Re: Transports in New Trek
The transporter does indeed just convert you to energy, transport you, and then reconstitute you -- the original you, not some sort of duplicate. So there you go.
This is like saying that you could drop someone into a Cuisinart, reduce them to People Puree - and then if you could somehow reassemble the molecules into a copy it would mean that they hadn't been killed.
Doesn't pass the smell test.
Well, I suppose, as
Photoman15 said, since the transporter does disassemble you at the molecular level, you do cease to exist as a human being during transport and thus are technically no longer alive. So yes, in that respect, the transporter has to "kill" you to fulfill its very function, then bring you back to life, in a manner of speaking. That's certainly one way of looking at it. Personally, I don't think it would bother me that much -- if transporters were real, that is.
The analogy you give kind of reminds me of an
X-Files episode in which the people of a small town would use a creature to cure all their illnesses -- but for it to do so, it first had to consume the sick person, take the disease (which would then afflict the creature), and regurgitate the individual, who would then reform, completely healed and seemingly none the worse for wear! Of course, in this story, the explanation was some sort of magic, which the viewer accepts after the usual suspension of disbelief. In the case of most Treknology (especially transporters), I think we have to look at it in a similar way -- like it's almost some sort of magic. Otherwise we'd go nuts thinking about it.

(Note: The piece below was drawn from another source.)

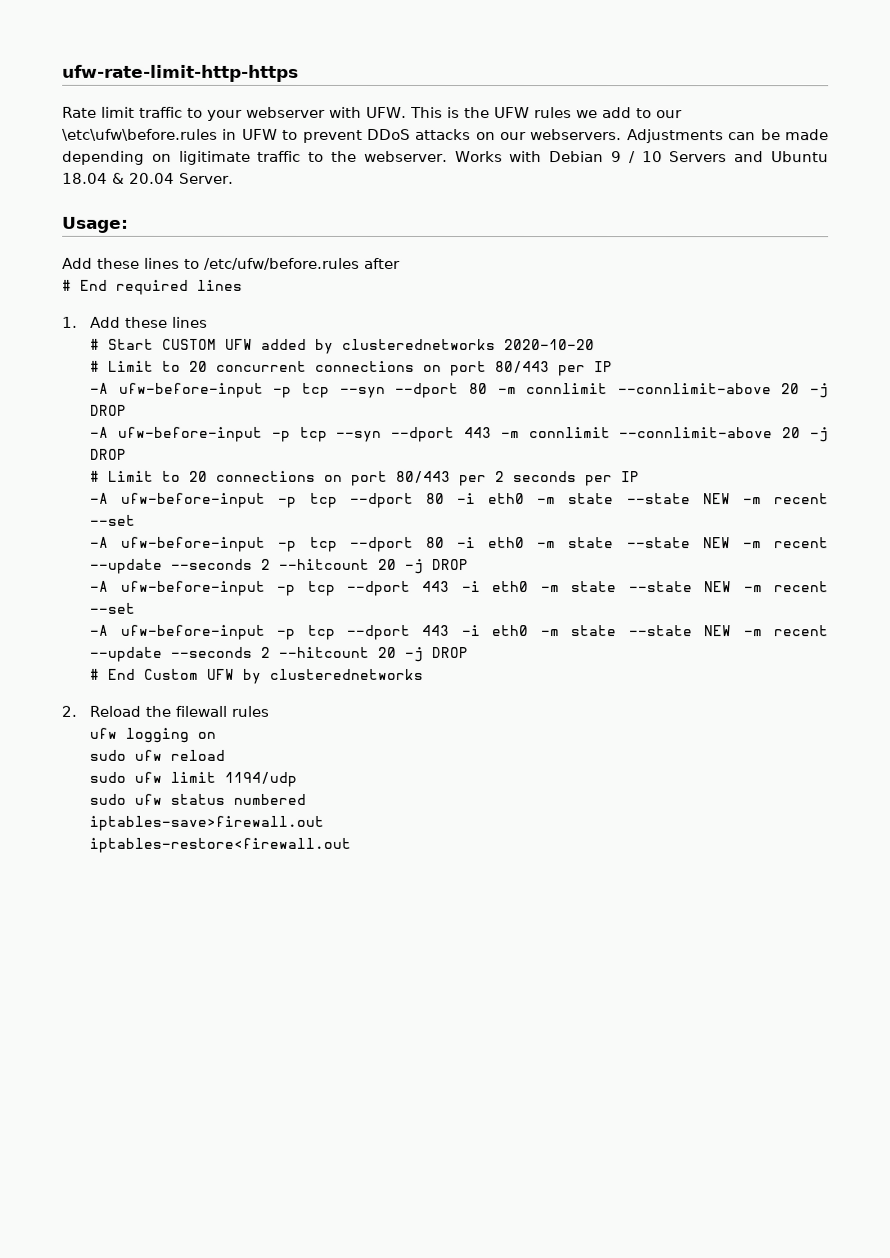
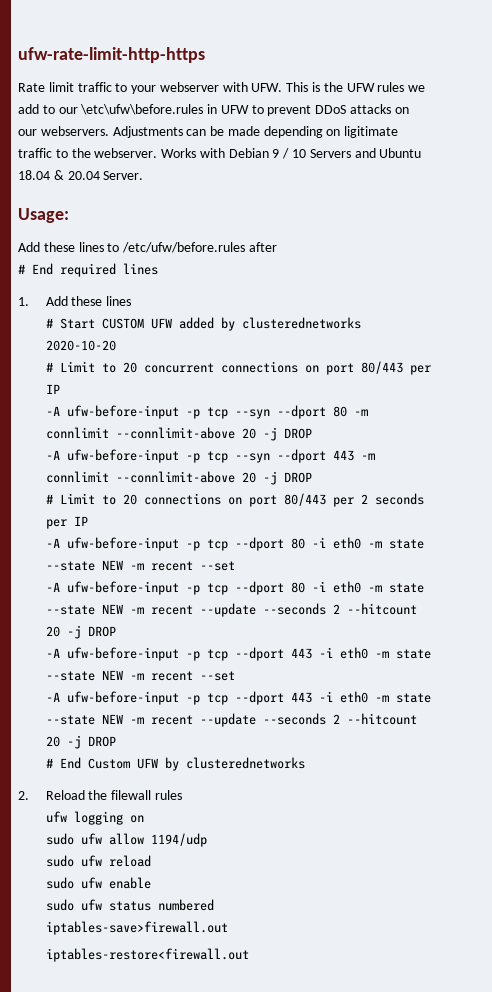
(217, 735) none -> [45,833,207,847] // sudo ufw allow 1194/udp
[170,771,298,787] limit 1194/udp -> [108,877,151,889] enable

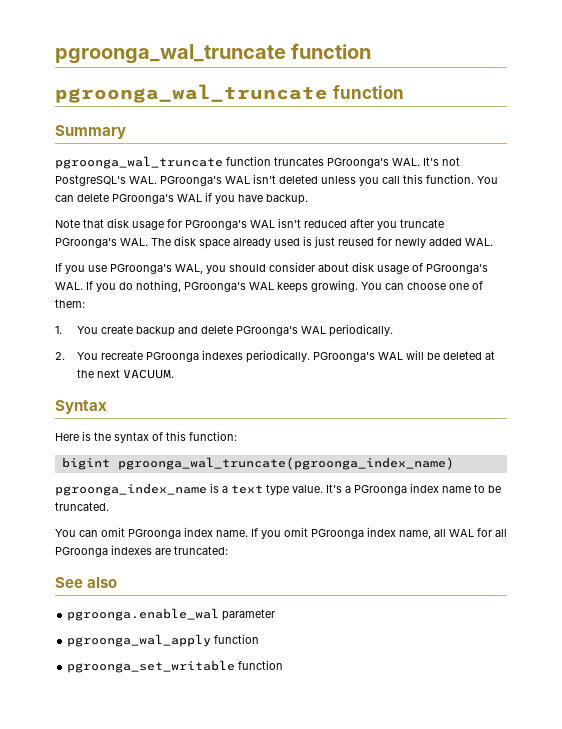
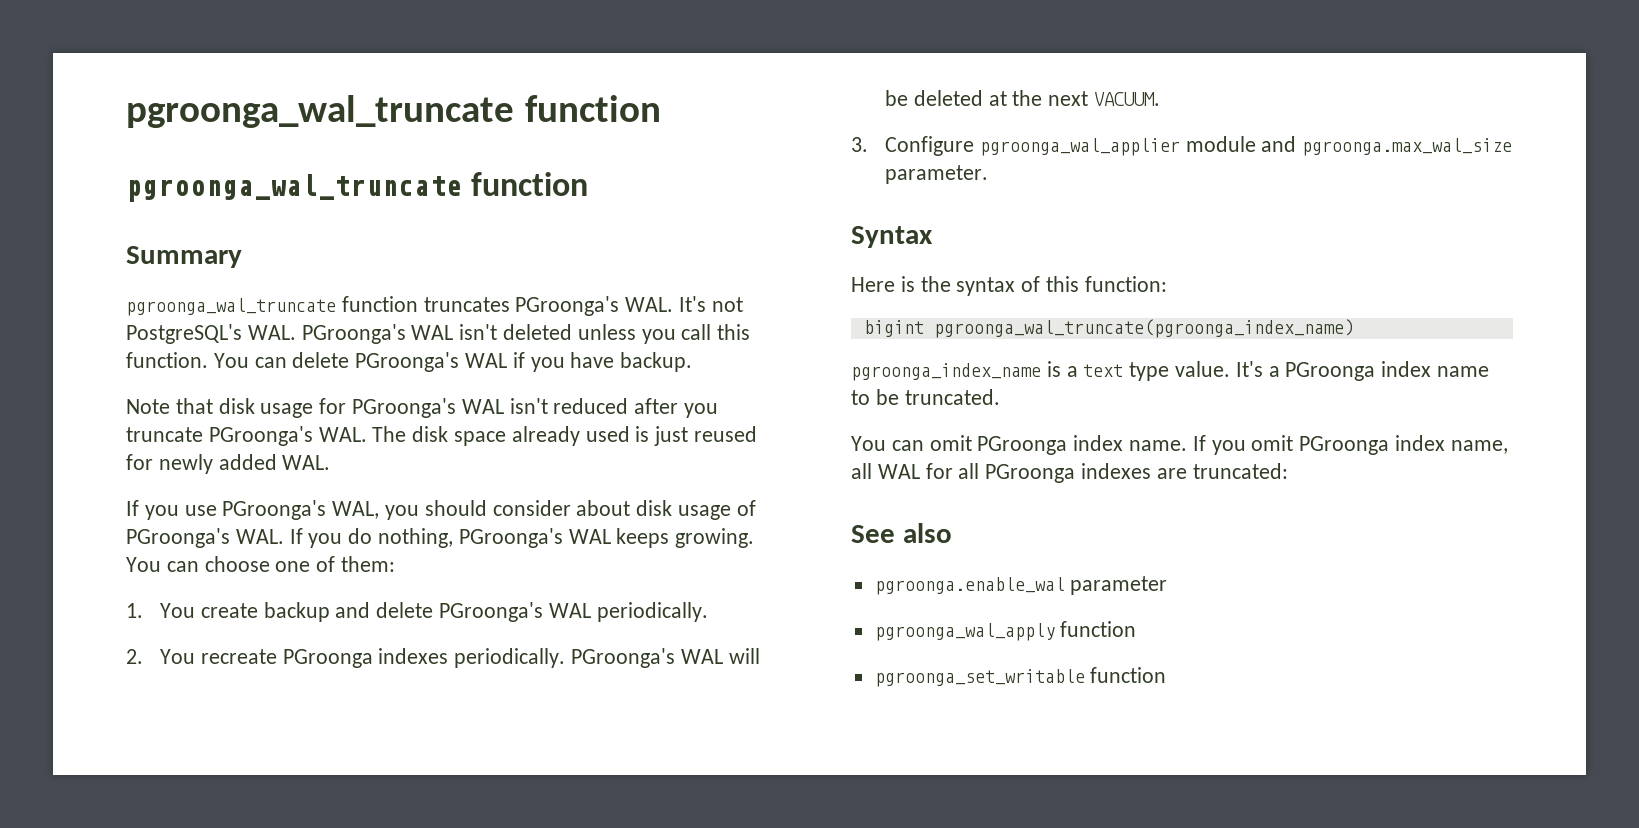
(174, 374) none -> [851,136,1513,156] [884,165,988,184] // 3. Configure pgroonga_wal_applier module and pgroonga.max_wal_size parameter.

This approach does have its limits, however, i.e. "Realm of Fear". I think it would be best to ignore that one, as it requires you to suspend your disbelief even more than usual. In fact, it basically asks you to ignore the previously established (if admittedly fictional) rules about transporting in the
Trek universe. There's really no way Barclay could be consciously aware of what was going on inside the matter stream, let alone move his body to grab onto the
Yosemite's crew members. It doesn't make a lick of sense, even by
Star Trek's usual pseudo-scientific standards.
Thanks a lot for that one, Mr. Braga.